16/01/07

Entrada de diário

Se há característica que seja comum à maior parte dos bloggers é a tendência para escrever tarde, preenchendo a insónia. Outra ainda é a vontade de repartir a solidão, mesmo que esta não seja forçada, antes procurada. Outra característica ainda é repetir chavões sobre a vida de pessoas de quem não conhece pívia, adivinhar os que os outros fazem, tomar a parte pelo todo, achar que os hábitos não são, sempre, sempre, únicos e intransmissíveis - ao contrário da pretensão e da doença da inveja.
Não confesso nada a tais horas. Gosto de dormir - não é pecado - mas não gosto de adormecer cedo. Antes levantar tarde. Mas nunca fui, na realidade, boémio; apesar de ter tentado. Escrevo num estado sem assombro. Nada é fácil. Quando tenho obrigações, coisas a cumprir, dedico-me à passividade da escrita. Se é obrigação, é actividade. E nada tem que ver com exercício físico, apesar de também não entender a função do jogging. Apesar de, sem horror, conseguir imaginar a escrita como um jogging. Não sei quem disse - outro defeito, péssima memória para citações. Jogging nocturno.
O confessionalismo é uma doença, uma fraqueza. No entanto, reparo, quase que aposto que ninguém sabe nada da minha vida. Nem do que sou. Pratico a bela arte da mentira, finjo a vida, não há flutuação de humor que aqui não caiba. O intimismo é uma fraude.

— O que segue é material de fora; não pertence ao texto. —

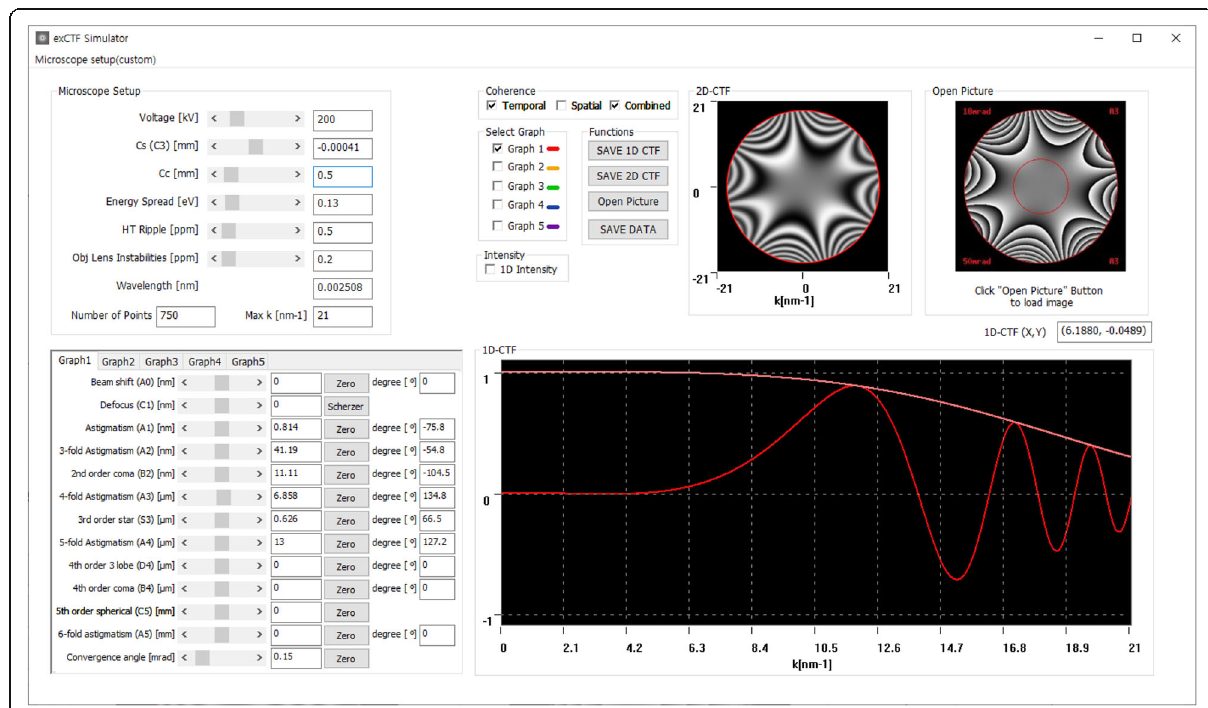
Fig. 4 CTF calculation results obtained using practical experimental data from an AC-TEM experiment. These results were calculated up to the third optical aberration coefficients considering the azimuth angles of each elemental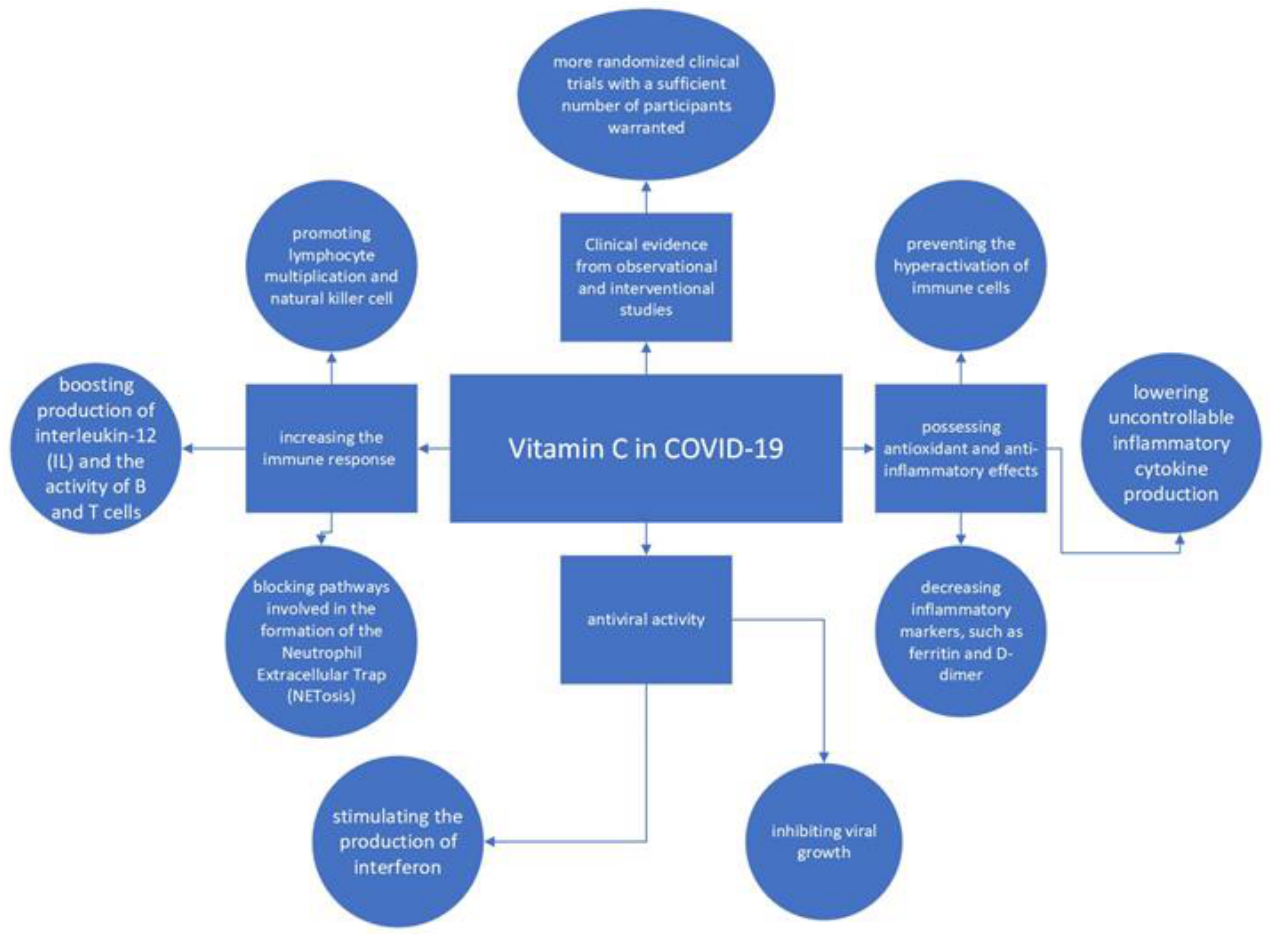
Figure 1. Vitamin C activities — summary.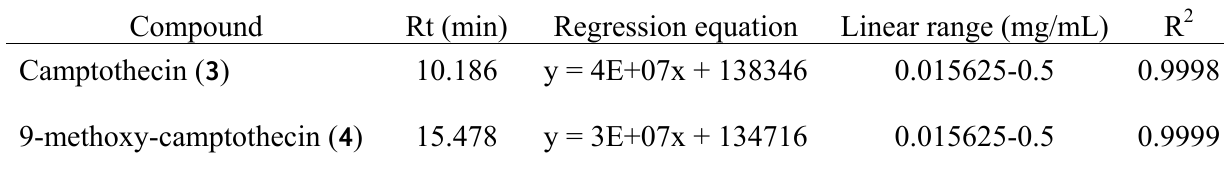
Table 2. Regression equations and retention times of compounds 3 , 4 determined for the HPLC assay.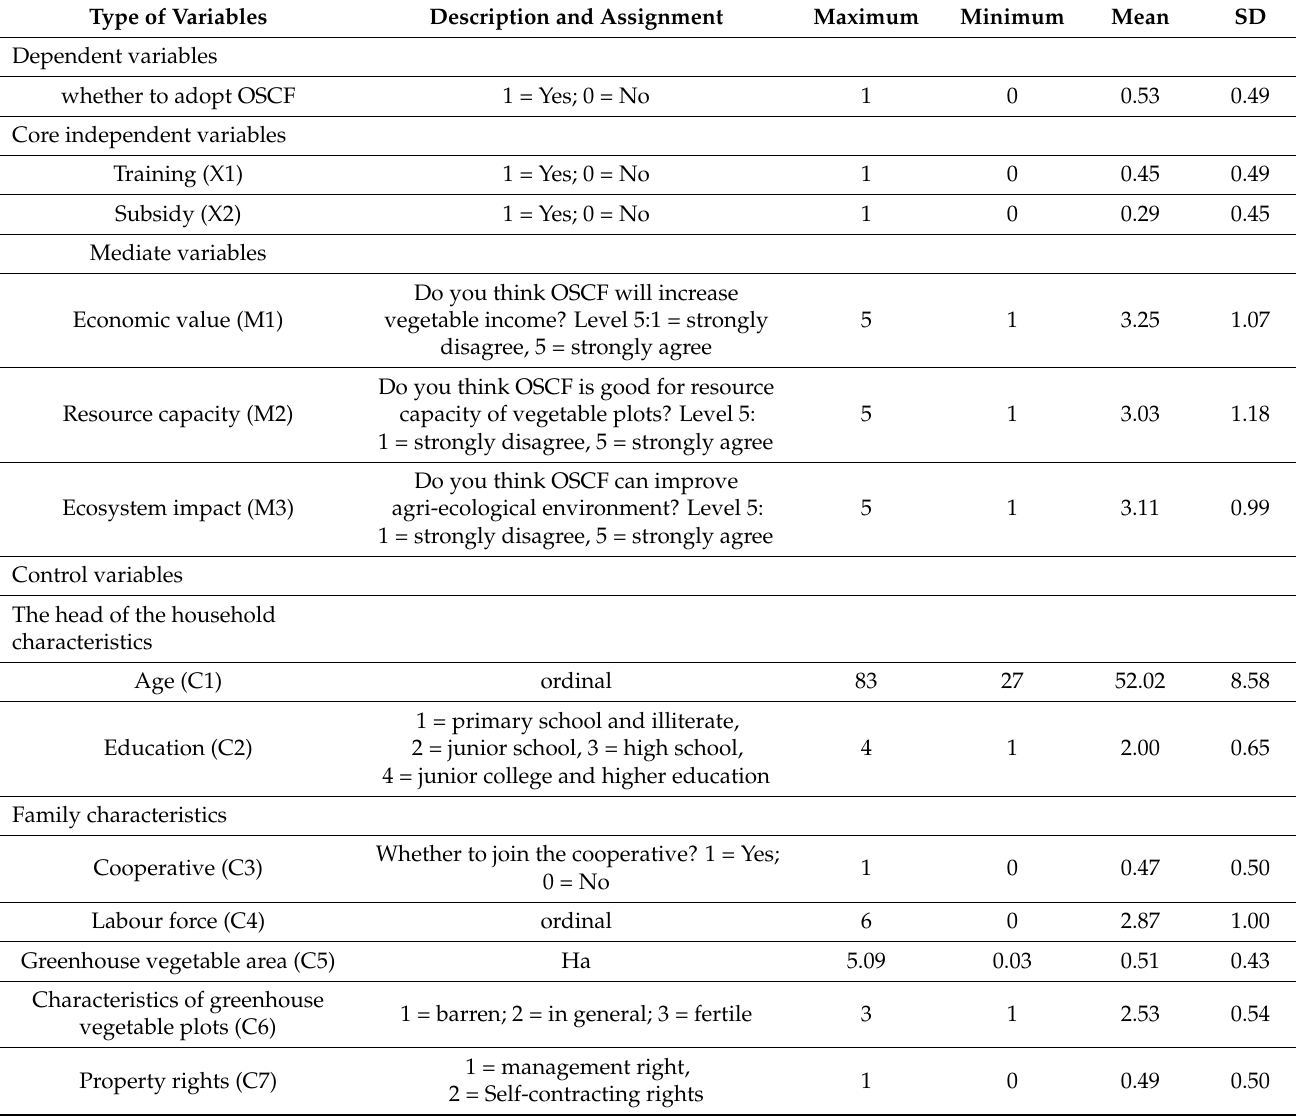
Table 1. Variables and descriptive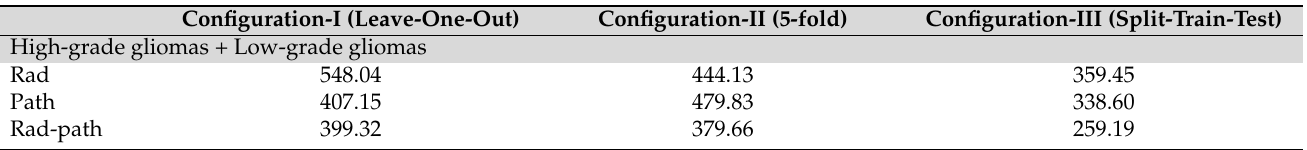
Table 2. Quantitative evaluation of model in terms of mean absolute error (MAE) in predicting survival using rad, path, and rad-path feature sets in leave-one-out cross-validation, 5-fold cross- validation, and split-train-test at 60–40%. The results are separately shown for combined dataset (HGGs + LGGs) and separate cancer grades (HGGs and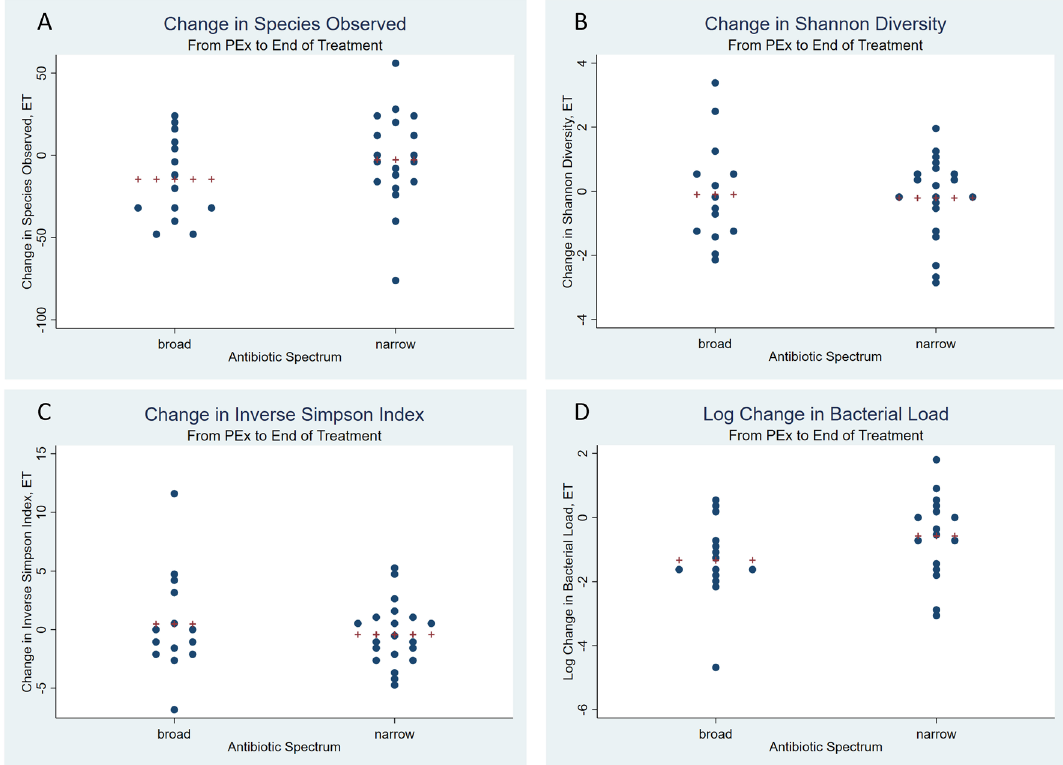
Figure 2. Change in alpha diversity and bacterial load by antibiotic spectrum exposure from pulmonary exacerbation to end of antibiotic treatment. Panel ( A ) Change in Species Observed. Panel ( B ) Change in Shannon Diversity. Panel ( C ) Change in Inverse Simpson Index. Panel ( D ) Log Change in Bacterial Load. PEx, pulmonary exacerbation; E, pulmonary exacerbation; T, end of treatment; ET, change between pulmonary exacerbation and end of treatment. Plus signs represent the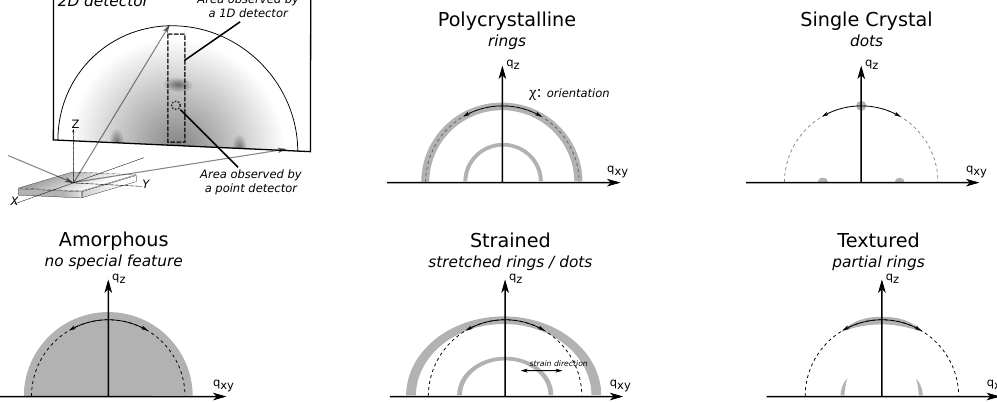
Figure 6. Illustration of XRD with a 2D detector, showing the measurement geometry and illustration of image data from samples with different textures. A 2D detector enables the user to take a “picture” of the diffraction pattern, effectively providing data that are usually obtained from multiple XRD scans using point and 1D detectors at the expense of data resolution. A radial slice of the 2D data provides the usual information on (cid:126) q . On the other hand, the angular slice of the data provides insight on the film texture. For example, data from a polycyrstalline film appears as rings, a single crystal as dots, and an amorphous material as having no special feature. Data from a sample with texture somewhere in-between these extremes will appear as partial rings. Additionally, macro strains on the sample result in shifted dots or stretched rings. Lastly, in grazing incidence geometry, the region close to the origin of the detector is usually covered by beam stops to prevent damage from direct X-ray radiation, leaving a small hole in the data that is not illustrated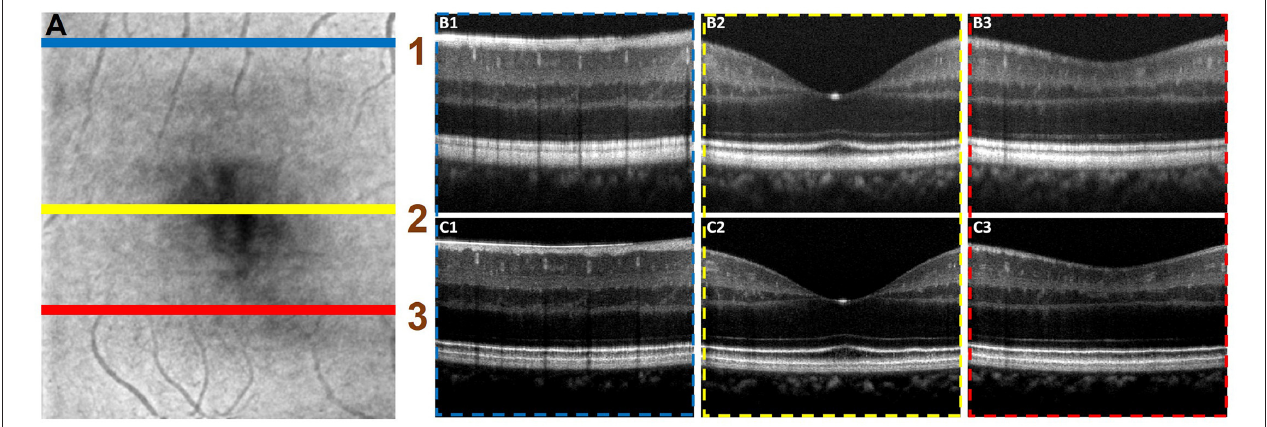
FIGURE 6 | Automated processing of 3D volume OCT dataset. (A) Depicts an enface image with the horizontal lines, line 1 (blue), line 2 (yellow), and line 3 (red), demarcating the regions from where representative B-scans were extracted. The corresponding B-scans are shown in (B,C) . The compensated B-scans (C1–C3) demonstrate higher sharpness, contrast and better visibility of structural layers when compared to the raw uncompensated B-scans (B1–B3) .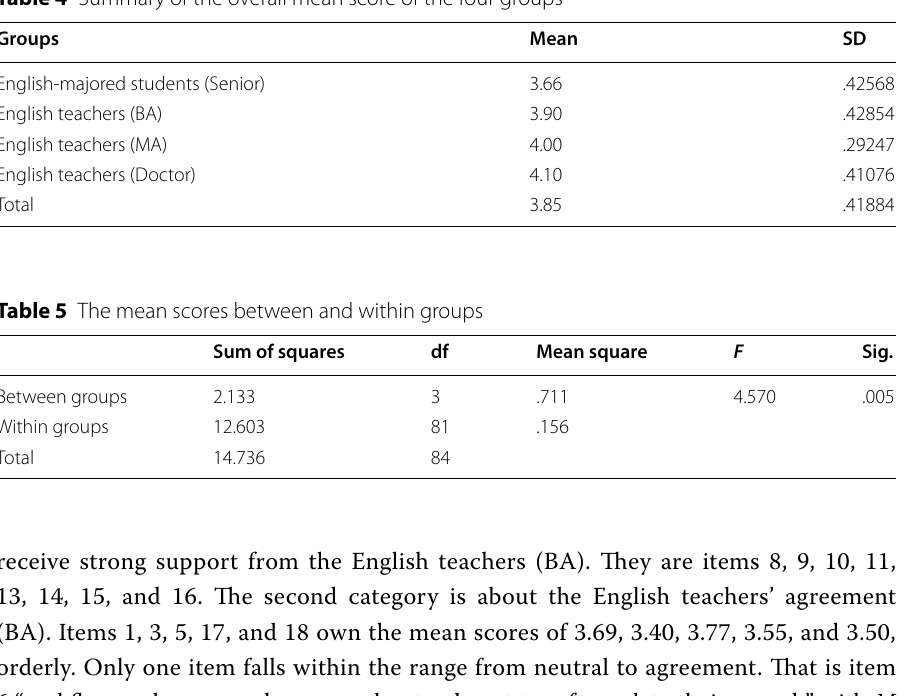
Table 4 Summary of the overall mean score of the four groups Groups Mean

Mas a ficção não. A melhor ficção é a quem tem a forma de diário. Há mais verdade n'O Processo do que nos cadernos pacientemente escritos por Kafka ao longo da sua vida. Consigo encontrar pouca sinceridade no Livro do Desassossego de Bernardo Soares - criação, criação, pura criação. Sobra, no entanto, em toda a sua poesia. Há, mas não se pense que prefiro a verdade à mentira. Se o intimismo é fraude, o confessionalismo é a pior fraqueza. Invente-se uma vida, a verdadeira há muito que deixou de ter conserto.
Não há insónia. Apenas tempo até cair no sono.